Yaşadığımız coğrafyada etnik ayrımcılıkla ırkçılık kadar, cinsiyet kimliği ve cinsellik de yasın ve yası tutulabilen bedenlerin hatlarını, içeriğini ve imkânlarını şekillendiriyor.
Ölüm ve cenaze alanına ait söylem ve pratiklerin kime göre nasıl düzenleneceği ve nasıl anlamlar bulacağının mücadelesi aynı zamanda kimin yasının tutabileceğinin ve kimin ölüsünün ve dirisinin değerli olduğuna dair mücadelenin ta kendisini oluşturuyor.
İçinde yer aldığım siyaset ve araştırma alanları vesilesiyle yıllardır aileleri ve akrabaları tarafından terk edilmiş ve sahipsiz bırakılmış bir sürü LGBTİ+ hayat ve ölüm hikâyesi dinledim.
Türkiye'de çoğu trans kadın biyolojik ailesine cinsiyet kimliğini açıklar açıklamaz onlar tarafından terk ediliyor. Buna dair yüzlerce yaşanmışlık var. Aileler trans çocuklarının bedenlerini sadece onlar hayattayken değil, öldüklerinde de terk edebiliyorlar. Cenazesi reddedilen, hatta devletten trans çocuklarının cenazelerini kimsesizler mezarlığına gömmesini isteyen aileler var.
Öte yandan ailelerin sahip çıkmadığı cenazeleri kendi imkânlarını seferber ederek topladıkları kaynaklar ile düzenleyen LGBTİ+ siyaseti var. Bu cenazeler aynı zamanda ölen kişinin gerçek ailesinin kim olduğuna dair cevaplara da sahne oluyor. İnkârın ve sahiplenmemenin yarattığı bu şiddet dünyasında LGBTİ+ arkadaşlıkların ne kadar önem kazandığına defalarca tanık oldum.
Çoğu trans ve kuir insan bu ilişkiler ve yakınlıklara gerçek ya da seçilmiş ailesi olarak bakıyor. Gerçek veya seçilmiş ailesi tarafından gömülmeyi vasiyet eden, bunun için vasiyetname yazan çok fazla arkadaşımız var.
Yaşayan ve ölü beden üzerinde devlet, kan bağı ailesi ve dini otoriterlerin ortaklaşa kurduğu egemenliği yazılı veya sözlü vasiyet yoluyla, çeşitli kampanya eylem ve söylemlerle bozma çabası LGBTİ+ siyasetin öncelikli mücadelelerinden biri.
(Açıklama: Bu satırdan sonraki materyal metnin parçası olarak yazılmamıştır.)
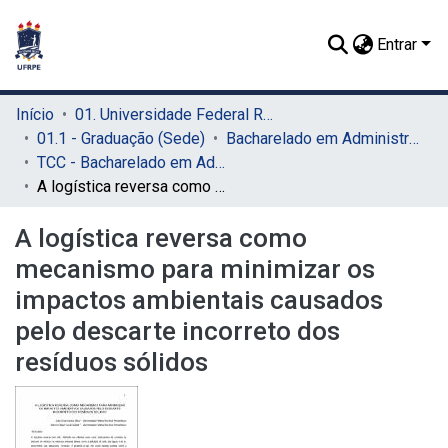
Entrar
Início
01. Universidade Federal Rural de Pernambuco - UFRPE (Sede)
01.1 - Graduação (Sede)
Bacharelado em Administração (Sede)
TCC - Bacharelado em Administração (Sede)
A logística reversa como mecanismo para minimizar os impactos ambientais causados pelo descarte incorreto dos resíduos sólidos
A logística reversa como
mecanismo para minimizar os
impactos ambientais causados
pelo descarte incorreto dos
resíduos sólidos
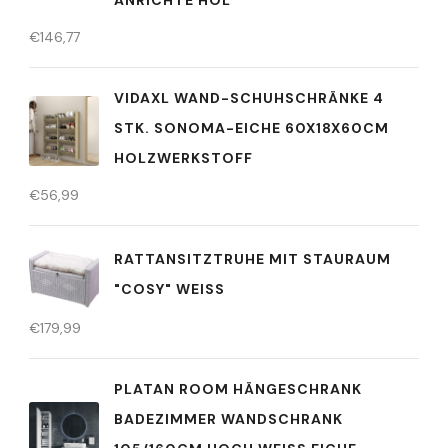
ANRICHTE HOL
€
146,77
VIDAXL WAND-SCHUHSCHRÄNKE 4
STK. SONOMA-EICHE 60X18X60CM
HOLZWERKSTOFF
€
56,99
RATTANSITZTRUHE MIT STAURAUM
"COSY" WEISS
€
179,99
PLATAN ROOM HÄNGESCHRANK
BADEZIMMER WANDSCHRANK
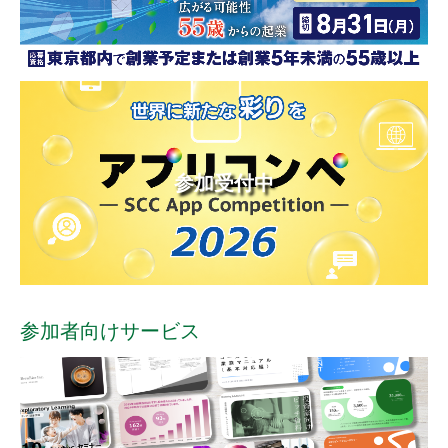
参加受付中
参加者向けサービス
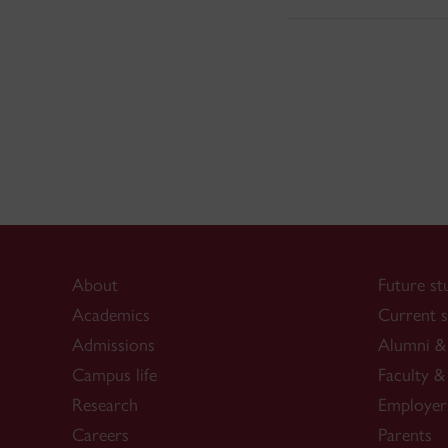
About
Future st
Academics
Current s
Admissions
Alumni & 
Campus life
Faculty & 
Research
Employer
Careers
Parents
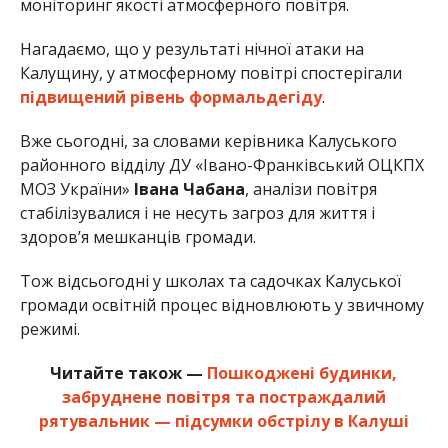
моніторинг якості атмосферного повітря.
Нагадаємо, що у результаті нічної атаки на
Калущину, у атмосферному повітрі спостерігали
підвищений рівень формальдегіду
.
Вже сьогодні, за словами керівника Калуського
районного відділу ДУ «Івано-Франківський ОЦКПХ
МОЗ України»
Івана Чабана
, аналізи повітря
стабілізувалися і не несуть загроз для життя і
здоров’я мешканців громади.
Тож відсьогодні у школах та садочках Калуської
громади освітній процес відновлюють у звичному
режимі.
Читайте також —
Пошкоджені будинки,
забруднене повітря та постраждалий
рятувальник — підсумки обстрілу в Калуші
Heteronormatif aile ve ahlakı
Dolayısıyla bu mücadele içerisinde katillerin adını doğru koymak gerekiyor. Bu katillerden biri de heteronormatif aile yapısı ve ahlakı. Bu anlayış devletin yasalarını da şekillendiriyor. İdeal Türk ve Kürt aile yapısının nasıl olması gerektiğini, bu yapının kimleri içerip kimleri içermeyeceğini ve aile içindeki rollerininasıl paylaşılması gerektiğini belirliyor.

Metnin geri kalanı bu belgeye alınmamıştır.